**Exercise description**
Reproduce the material below, swapping each "brightness" for "lightness" and leaving everything else untouched.

**Records to process**
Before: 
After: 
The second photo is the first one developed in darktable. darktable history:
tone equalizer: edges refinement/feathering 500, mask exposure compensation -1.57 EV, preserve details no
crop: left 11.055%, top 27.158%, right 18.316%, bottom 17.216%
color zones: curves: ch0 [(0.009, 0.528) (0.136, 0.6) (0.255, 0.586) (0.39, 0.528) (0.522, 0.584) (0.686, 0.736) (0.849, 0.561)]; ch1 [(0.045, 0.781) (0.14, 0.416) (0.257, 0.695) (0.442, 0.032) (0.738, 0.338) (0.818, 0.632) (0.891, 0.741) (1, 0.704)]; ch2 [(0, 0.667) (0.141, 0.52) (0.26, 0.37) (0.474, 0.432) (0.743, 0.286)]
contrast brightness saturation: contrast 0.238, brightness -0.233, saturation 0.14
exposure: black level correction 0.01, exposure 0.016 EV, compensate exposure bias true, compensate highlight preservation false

**Task response**
Before: 
After: 
The second photo is the first one developed in darktable. darktable history:
tone equalizer: edges refinement/feathering 500, mask exposure compensation -1.57 EV, preserve details no
crop: left 11.055%, top 27.158%, right 18.316%, bottom 17.216%
color zones: curves: ch0 [(0.009, 0.528) (0.136, 0.6) (0.255, 0.586) (0.39, 0.528) (0.522, 0.584) (0.686, 0.736) (0.849, 0.561)]; ch1 [(0.045, 0.781) (0.14, 0.416) (0.257, 0.695) (0.442, 0.032) (0.738, 0.338) (0.818, 0.632) (0.891, 0.741) (1, 0.704)]; ch2 [(0, 0.667) (0.141, 0.52) (0.26, 0.37) (0.474, 0.432) (0.743, 0.286)]
contrast lightness saturation: contrast 0.238, lightness -0.233, saturation 0.14
exposure: black level correction 0.01, exposure 0.016 EV, compensate exposure bias true, compensate highlight preservation false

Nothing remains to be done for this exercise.